> Work request:
In the records below, take the lines starting at the one containing "які потребують тепла та турботи. Серед" and ending at the one containing "Se-Ma-For Produkcja Filmowa", and write them out again with "Polska" swapped for "Francja" and nothing else changed. Leave the pictures out of your answer.

[Saved entries]
▬▬▬
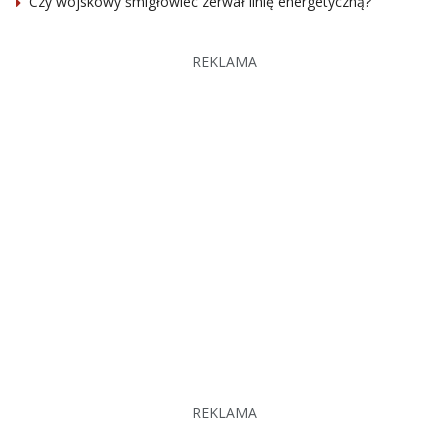
Czy wojskowy śmigłowiec zerwał linię energetyczną?
REKLAMA
REKLAMA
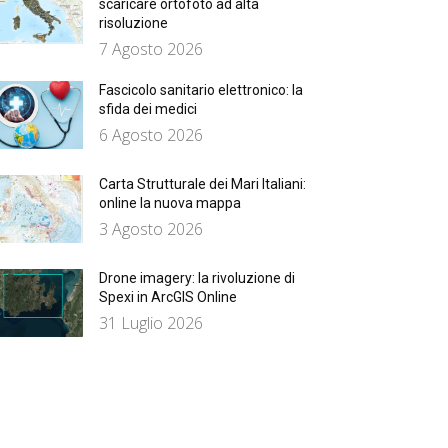
scaricare ortofoto ad alta
risoluzione
7 Agosto 2026
Fascicolo sanitario elettronico: la
sfida dei medici
6 Agosto 2026
Carta Strutturale dei Mari Italiani:
online la nuova mappa
3 Agosto 2026
Drone imagery: la rivoluzione di
Spexi in ArcGIS Online
31 Luglio 2026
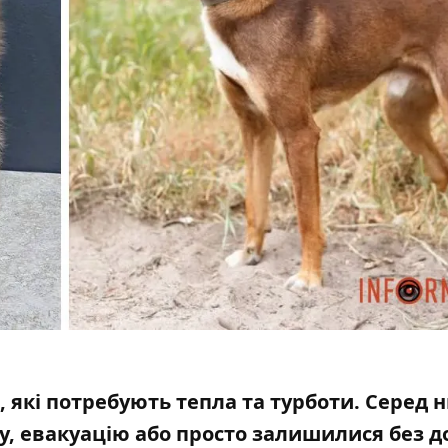
 які потребують тепла та турботи. Серед 
у, евакуацію або просто залишилися без до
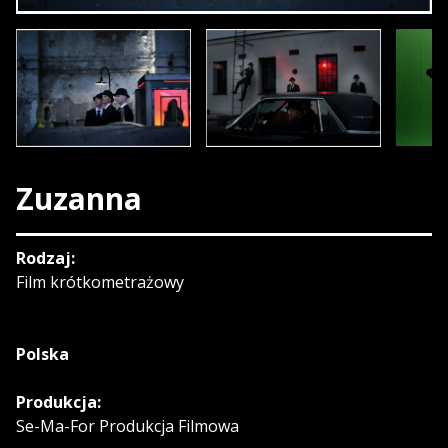
Zuzanna
Rodzaj:
Film krótkometrażowy
Polska
Produkcja:
Se-Ma-For Produkcja Filmowa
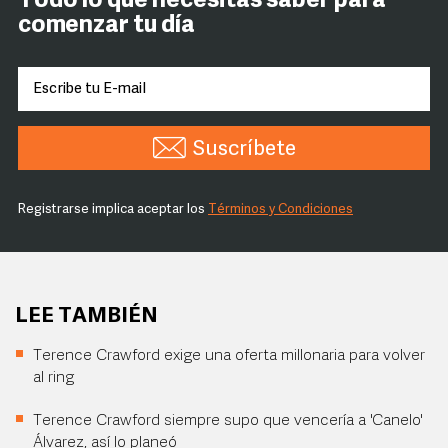
Todo lo que necesitas saber para
comenzar tu día
Suscríbete
Registrarse implica aceptar los
Términos y Condiciones
LEE TAMBIÉN
Terence Crawford exige una oferta millonaria para volver
al ring
Terence Crawford siempre supo que vencería a 'Canelo'
Álvarez, así lo planeó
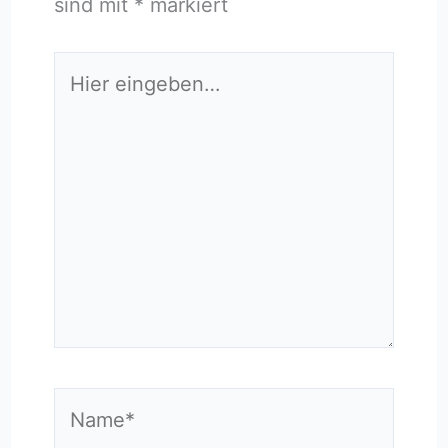
sind mit
*
markiert
Hier
eingeben…
Name*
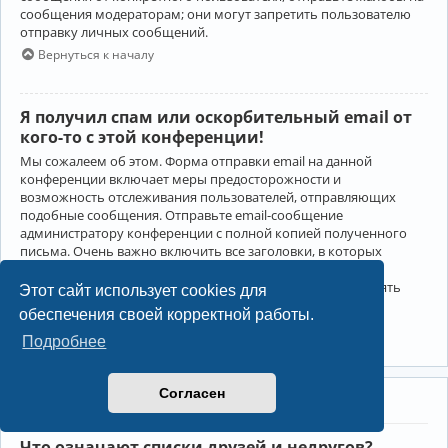
сообщения модераторам; они могут запретить пользователю
отправку личных сообщений.
Вернуться к началу
Я получил спам или оскорбительный email от
кого-то с этой конференции!
Мы сожалеем об этом. Форма отправки email на данной
конференции включает меры предосторожности и
возможность отслеживания пользователей, отправляющих
подобные сообщения. Отправьте email-сообщение
администратору конференции с полной копией полученного
письма. Очень важно включить все заголовки, в которых
содержится детальная информация об отправителе.
Администратор конференции сможет в этом случае принять
Этот сайт использует cookies для
меры.
обеспечения своей корректной работы.
Вернуться к началу
Подробнее
Согласен
Друзья и недруги
Что означают списки друзей и недругов?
▬▬▬
> Response:
 які потребують тепла та турботи. Серед 
у, евакуацію або просто залишилися без до
Zuzanna
Rodzaj:
Film krótkometrażowy
Francja
Produkcja:
Se-Ma-For Produkcja Filmowa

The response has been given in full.